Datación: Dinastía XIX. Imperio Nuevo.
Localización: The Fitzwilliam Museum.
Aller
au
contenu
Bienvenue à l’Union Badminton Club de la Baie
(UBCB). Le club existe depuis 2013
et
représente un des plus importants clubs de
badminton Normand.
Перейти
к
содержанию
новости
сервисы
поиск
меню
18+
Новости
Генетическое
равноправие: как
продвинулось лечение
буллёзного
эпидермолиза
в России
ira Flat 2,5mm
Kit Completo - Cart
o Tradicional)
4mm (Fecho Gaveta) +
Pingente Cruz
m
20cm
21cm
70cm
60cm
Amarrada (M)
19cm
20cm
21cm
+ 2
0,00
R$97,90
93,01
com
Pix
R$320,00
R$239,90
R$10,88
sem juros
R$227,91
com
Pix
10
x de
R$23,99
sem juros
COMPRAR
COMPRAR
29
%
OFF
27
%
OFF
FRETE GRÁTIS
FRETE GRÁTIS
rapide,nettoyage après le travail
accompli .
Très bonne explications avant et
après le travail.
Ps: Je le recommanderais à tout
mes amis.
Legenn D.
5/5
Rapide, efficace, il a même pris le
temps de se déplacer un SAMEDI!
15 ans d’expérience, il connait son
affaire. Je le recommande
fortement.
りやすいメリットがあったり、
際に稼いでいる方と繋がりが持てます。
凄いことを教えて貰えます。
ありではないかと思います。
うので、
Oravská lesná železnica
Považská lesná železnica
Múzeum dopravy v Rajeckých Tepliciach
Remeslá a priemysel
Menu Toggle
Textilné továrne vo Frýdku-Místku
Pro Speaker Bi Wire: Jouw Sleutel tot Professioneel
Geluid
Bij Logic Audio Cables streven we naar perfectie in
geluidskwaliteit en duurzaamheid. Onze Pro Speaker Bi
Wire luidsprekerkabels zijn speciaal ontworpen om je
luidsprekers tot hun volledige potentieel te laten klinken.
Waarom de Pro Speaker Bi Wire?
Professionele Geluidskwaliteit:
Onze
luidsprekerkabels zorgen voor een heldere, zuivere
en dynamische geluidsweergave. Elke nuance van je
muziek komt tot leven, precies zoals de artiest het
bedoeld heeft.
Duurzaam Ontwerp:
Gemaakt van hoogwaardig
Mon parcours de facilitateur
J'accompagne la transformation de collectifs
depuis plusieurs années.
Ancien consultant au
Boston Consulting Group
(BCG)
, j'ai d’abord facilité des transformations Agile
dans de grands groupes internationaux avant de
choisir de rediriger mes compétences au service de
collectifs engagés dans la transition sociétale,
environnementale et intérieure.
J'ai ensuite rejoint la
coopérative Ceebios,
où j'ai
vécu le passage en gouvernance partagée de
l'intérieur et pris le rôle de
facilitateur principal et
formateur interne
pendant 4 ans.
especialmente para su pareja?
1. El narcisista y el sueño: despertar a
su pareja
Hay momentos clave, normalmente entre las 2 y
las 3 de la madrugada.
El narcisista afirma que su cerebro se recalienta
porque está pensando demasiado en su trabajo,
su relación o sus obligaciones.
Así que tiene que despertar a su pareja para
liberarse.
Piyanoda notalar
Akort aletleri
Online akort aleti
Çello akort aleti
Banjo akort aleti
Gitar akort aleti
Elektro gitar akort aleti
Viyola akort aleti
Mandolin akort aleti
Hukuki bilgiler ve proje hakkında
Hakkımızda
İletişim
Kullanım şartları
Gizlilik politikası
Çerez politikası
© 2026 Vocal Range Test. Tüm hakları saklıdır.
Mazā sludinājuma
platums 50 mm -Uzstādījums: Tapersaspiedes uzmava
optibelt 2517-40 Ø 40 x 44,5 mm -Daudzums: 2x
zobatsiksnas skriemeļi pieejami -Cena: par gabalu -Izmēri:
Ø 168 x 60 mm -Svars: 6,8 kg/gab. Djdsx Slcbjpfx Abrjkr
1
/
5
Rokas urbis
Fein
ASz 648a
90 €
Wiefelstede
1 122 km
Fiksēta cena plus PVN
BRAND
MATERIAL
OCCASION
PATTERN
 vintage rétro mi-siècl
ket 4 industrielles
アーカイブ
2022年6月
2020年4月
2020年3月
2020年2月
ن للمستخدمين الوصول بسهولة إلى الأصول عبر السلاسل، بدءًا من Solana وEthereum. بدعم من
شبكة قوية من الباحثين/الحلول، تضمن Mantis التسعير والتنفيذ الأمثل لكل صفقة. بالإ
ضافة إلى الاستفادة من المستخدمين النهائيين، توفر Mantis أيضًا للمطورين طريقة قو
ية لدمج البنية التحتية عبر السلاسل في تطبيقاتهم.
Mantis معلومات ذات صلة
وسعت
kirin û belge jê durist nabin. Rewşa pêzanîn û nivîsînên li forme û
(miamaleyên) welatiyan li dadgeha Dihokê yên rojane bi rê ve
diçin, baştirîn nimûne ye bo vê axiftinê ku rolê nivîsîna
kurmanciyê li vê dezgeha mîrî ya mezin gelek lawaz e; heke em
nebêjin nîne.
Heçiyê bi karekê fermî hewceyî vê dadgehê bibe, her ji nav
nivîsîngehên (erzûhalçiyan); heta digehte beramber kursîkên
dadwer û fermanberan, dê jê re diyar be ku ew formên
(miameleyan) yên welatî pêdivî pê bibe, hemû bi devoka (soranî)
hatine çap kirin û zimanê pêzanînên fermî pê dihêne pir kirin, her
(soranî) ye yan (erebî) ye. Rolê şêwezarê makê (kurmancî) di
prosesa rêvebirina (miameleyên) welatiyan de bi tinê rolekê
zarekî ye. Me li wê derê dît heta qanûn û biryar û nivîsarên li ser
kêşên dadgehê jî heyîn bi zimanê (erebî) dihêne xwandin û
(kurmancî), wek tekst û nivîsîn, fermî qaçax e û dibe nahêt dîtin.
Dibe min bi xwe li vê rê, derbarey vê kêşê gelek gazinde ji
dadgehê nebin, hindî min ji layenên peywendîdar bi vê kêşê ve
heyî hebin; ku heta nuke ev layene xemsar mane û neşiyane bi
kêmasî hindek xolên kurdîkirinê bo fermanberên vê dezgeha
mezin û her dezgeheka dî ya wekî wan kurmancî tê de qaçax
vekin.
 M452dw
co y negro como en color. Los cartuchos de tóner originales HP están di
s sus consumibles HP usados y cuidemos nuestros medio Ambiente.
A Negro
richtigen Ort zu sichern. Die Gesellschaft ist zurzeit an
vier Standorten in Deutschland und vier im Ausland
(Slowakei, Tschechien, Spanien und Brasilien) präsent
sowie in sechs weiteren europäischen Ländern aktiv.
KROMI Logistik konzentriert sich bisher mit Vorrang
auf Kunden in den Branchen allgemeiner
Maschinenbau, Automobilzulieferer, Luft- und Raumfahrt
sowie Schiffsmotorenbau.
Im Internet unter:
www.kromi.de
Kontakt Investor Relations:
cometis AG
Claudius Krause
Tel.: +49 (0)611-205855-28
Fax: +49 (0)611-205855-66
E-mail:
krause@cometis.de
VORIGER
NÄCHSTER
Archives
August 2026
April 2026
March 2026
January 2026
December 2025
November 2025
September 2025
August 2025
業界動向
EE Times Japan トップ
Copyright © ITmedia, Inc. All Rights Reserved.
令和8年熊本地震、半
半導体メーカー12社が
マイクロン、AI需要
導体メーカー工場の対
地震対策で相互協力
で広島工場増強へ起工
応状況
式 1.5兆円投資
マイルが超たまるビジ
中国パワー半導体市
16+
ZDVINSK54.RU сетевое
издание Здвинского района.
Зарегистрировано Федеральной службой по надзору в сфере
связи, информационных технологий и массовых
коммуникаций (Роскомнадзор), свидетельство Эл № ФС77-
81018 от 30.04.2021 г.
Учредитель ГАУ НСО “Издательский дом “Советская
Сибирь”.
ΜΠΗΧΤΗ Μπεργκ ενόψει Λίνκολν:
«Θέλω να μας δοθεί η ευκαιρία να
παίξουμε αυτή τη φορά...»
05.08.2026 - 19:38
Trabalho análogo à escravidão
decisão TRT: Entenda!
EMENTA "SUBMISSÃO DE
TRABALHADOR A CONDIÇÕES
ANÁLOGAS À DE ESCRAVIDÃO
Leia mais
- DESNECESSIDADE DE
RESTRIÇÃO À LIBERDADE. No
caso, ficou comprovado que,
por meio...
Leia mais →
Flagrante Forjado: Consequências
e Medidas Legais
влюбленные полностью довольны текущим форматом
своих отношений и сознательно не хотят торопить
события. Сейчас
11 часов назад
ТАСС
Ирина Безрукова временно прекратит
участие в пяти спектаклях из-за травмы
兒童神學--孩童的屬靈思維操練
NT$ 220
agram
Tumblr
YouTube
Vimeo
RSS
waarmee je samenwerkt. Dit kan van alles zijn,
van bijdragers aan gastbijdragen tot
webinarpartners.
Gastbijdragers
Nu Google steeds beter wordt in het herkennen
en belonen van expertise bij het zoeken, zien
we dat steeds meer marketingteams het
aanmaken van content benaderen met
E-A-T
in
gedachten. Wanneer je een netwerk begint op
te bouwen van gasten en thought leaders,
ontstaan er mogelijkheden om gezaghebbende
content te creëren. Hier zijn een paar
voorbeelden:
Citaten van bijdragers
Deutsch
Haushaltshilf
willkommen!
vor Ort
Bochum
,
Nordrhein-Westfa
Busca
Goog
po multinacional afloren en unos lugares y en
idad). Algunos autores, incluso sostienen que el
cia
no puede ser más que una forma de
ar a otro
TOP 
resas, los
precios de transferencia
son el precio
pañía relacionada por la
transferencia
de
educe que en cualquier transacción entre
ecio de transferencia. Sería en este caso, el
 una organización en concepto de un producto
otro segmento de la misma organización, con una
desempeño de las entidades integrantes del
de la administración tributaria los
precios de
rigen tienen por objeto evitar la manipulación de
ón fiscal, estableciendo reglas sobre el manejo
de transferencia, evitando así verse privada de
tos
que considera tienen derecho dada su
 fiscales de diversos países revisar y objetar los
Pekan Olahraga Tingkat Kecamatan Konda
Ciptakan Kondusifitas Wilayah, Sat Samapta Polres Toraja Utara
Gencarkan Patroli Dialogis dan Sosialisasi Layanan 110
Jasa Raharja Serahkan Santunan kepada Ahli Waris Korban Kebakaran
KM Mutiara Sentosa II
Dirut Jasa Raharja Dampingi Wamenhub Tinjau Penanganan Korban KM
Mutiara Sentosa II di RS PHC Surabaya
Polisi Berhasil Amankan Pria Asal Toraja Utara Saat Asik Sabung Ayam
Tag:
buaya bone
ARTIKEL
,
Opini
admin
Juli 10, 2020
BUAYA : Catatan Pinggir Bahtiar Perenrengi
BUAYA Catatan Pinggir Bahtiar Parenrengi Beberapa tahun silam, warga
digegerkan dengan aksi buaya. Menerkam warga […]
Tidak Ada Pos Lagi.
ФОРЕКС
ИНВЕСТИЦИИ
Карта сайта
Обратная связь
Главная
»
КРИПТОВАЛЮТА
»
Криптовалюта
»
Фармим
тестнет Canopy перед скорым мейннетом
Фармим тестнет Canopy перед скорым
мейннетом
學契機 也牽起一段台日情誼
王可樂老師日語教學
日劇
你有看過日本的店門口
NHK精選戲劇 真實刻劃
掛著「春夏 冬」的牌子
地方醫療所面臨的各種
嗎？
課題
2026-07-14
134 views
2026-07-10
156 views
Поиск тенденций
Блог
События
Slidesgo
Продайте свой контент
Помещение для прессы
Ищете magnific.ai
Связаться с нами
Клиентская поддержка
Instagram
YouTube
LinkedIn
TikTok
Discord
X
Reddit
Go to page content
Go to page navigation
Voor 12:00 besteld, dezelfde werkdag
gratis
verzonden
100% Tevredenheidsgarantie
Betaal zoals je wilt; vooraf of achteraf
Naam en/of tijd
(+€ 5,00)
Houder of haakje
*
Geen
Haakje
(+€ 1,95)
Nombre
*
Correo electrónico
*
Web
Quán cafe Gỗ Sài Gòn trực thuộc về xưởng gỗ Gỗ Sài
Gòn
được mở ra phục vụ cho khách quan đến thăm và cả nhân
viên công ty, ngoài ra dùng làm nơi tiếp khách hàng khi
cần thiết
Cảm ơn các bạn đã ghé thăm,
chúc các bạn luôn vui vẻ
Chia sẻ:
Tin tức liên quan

Task statement: Set down the lines of the listing word for word, from its first line through the line containing "temps de se déplacer un SAMEDI!". Both of those lines belong in the answer, and no others do.

Task response:
Datación: Dinastía XIX. Imperio Nuevo.
Localización: The Fitzwilliam Museum.
Aller
au
contenu
Bienvenue à l’Union Badminton Club de la Baie
(UBCB). Le club existe depuis 2013
et
représente un des plus importants clubs de
badminton Normand.
Перейти
к
содержанию
новости
сервисы
поиск
меню
18+
Новости
Генетическое
равноправие: как
продвинулось лечение
буллёзного
эпидермолиза
в России
ira Flat 2,5mm
Kit Completo - Cart
o Tradicional)
4mm (Fecho Gaveta) +
Pingente Cruz
m
20cm
21cm
70cm
60cm
Amarrada (M)
19cm
20cm
21cm
+ 2
0,00
R$97,90
93,01
com
Pix
R$320,00
R$239,90
R$10,88
sem juros
R$227,91
com
Pix
10
x de
R$23,99
sem juros
COMPRAR
COMPRAR
29
%
OFF
27
%
OFF
FRETE GRÁTIS
FRETE GRÁTIS
rapide,nettoyage après le travail
accompli .
Très bonne explications avant et
après le travail.
Ps: Je le recommanderais à tout
mes amis.
Legenn D.
5/5
Rapide, efficace, il a même pris le
temps de se déplacer un SAMEDI!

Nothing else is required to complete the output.